A rare wetland plant with spiky, white spheres for flowers is about to become Southern Arizona’s newest endangered species.
The U.S. Fish and Wildlife Service announced plans on Thursday to add the Arizona eryngo to the list of federally protected species and set aside three small patches of critical habitat near Sierra Vista and on Tucson’s east side.
Conservationists hope the listing will lead to a broader effort to bring back the once-verdant cienegas where the plant is found, starting with the groundwater that sustains them.
Noah Greenwald is the endangered-species director for the Tucson-based Center for Biological Diversity, which petitioned for the eryngo to be listed in 2018 and then sued the Interior Department to force action on its filing.
“It is a really striking plant,” Greenwald said. “It was a conspicuous and beautiful part of the Western landscape that’s been largely lost.”
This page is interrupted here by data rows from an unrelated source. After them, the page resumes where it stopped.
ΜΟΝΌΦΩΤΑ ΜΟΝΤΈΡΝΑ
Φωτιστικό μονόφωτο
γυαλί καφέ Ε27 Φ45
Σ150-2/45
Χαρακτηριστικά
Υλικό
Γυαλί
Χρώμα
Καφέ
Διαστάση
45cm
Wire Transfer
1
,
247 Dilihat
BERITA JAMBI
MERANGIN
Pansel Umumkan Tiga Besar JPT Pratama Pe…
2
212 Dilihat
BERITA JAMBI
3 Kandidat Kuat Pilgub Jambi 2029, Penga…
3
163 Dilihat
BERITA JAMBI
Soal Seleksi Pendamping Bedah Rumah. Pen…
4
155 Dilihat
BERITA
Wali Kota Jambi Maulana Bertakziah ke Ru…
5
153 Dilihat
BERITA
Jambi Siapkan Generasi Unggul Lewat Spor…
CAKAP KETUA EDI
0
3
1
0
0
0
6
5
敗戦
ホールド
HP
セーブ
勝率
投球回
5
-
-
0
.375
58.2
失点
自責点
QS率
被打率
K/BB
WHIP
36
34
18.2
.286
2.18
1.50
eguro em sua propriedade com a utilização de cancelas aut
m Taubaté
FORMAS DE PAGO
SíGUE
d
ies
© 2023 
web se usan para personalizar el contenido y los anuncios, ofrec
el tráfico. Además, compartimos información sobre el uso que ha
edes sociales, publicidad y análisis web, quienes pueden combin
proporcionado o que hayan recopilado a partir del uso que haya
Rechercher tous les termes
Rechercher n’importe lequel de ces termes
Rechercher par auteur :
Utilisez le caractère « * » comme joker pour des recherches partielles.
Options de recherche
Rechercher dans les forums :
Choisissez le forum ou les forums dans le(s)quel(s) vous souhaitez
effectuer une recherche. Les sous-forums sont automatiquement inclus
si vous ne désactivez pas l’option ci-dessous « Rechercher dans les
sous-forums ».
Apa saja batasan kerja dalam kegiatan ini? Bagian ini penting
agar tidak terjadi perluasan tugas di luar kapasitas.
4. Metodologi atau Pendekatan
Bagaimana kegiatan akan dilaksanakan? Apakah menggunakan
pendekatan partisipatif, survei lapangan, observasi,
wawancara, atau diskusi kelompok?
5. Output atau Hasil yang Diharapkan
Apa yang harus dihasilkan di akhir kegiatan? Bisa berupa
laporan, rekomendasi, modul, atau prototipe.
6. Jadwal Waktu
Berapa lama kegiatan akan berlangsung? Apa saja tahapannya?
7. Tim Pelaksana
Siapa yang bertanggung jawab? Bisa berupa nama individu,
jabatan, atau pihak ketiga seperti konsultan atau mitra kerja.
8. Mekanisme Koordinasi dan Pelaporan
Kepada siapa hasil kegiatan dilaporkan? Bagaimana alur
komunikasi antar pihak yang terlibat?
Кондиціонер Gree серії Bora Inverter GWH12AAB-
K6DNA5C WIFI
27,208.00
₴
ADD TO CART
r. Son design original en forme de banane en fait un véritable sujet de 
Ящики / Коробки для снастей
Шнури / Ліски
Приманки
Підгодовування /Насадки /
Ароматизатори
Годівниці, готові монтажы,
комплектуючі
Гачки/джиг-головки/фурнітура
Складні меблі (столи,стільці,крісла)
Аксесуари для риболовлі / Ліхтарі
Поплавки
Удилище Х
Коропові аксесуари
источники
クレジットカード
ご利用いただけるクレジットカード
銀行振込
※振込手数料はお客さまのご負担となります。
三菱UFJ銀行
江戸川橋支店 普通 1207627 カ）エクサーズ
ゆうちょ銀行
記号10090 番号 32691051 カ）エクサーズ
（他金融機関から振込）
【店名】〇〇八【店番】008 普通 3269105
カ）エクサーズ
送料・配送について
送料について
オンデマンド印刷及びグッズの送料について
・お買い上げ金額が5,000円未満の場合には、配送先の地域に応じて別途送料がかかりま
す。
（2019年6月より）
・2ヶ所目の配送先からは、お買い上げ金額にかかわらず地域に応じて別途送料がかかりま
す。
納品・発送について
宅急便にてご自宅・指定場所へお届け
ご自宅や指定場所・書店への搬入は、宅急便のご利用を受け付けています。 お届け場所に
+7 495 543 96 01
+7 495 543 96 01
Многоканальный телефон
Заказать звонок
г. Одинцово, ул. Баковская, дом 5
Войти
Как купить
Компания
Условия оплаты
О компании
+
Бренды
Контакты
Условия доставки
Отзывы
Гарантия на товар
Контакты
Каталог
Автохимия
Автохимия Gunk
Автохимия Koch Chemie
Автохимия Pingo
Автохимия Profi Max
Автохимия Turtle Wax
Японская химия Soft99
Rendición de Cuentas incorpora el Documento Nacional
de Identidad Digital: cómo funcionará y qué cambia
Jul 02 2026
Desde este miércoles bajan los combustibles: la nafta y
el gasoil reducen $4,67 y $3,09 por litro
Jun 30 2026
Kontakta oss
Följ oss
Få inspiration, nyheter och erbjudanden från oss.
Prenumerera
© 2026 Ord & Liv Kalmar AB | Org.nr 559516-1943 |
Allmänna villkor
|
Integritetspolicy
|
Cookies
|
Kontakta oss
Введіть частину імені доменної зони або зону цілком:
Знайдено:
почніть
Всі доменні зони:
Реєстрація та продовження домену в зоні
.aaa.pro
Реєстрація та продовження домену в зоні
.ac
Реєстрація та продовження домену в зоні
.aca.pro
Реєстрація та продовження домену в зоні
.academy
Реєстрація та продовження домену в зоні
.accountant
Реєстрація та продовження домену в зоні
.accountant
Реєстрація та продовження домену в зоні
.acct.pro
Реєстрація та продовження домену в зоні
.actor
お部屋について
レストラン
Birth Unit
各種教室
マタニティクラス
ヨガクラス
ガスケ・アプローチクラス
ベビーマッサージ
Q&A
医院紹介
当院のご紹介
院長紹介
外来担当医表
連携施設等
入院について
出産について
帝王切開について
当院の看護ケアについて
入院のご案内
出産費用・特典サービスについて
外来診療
Greenwald said roughly 95% of spring-fed cienega habitat in the Southwest has been destroyed by groundwater pumping and other human development. The eryngo is also threatened by an invasion of nonnative plants and woody vegetation resulting from warmer and drier conditions brought on by climate change.
The plant is a member of the carrot family that can grow up to 5 feet tall. Also known as ribbonleaf button snakeroot, it is native to Arizona, New Mexico and parts of Northern Mexico.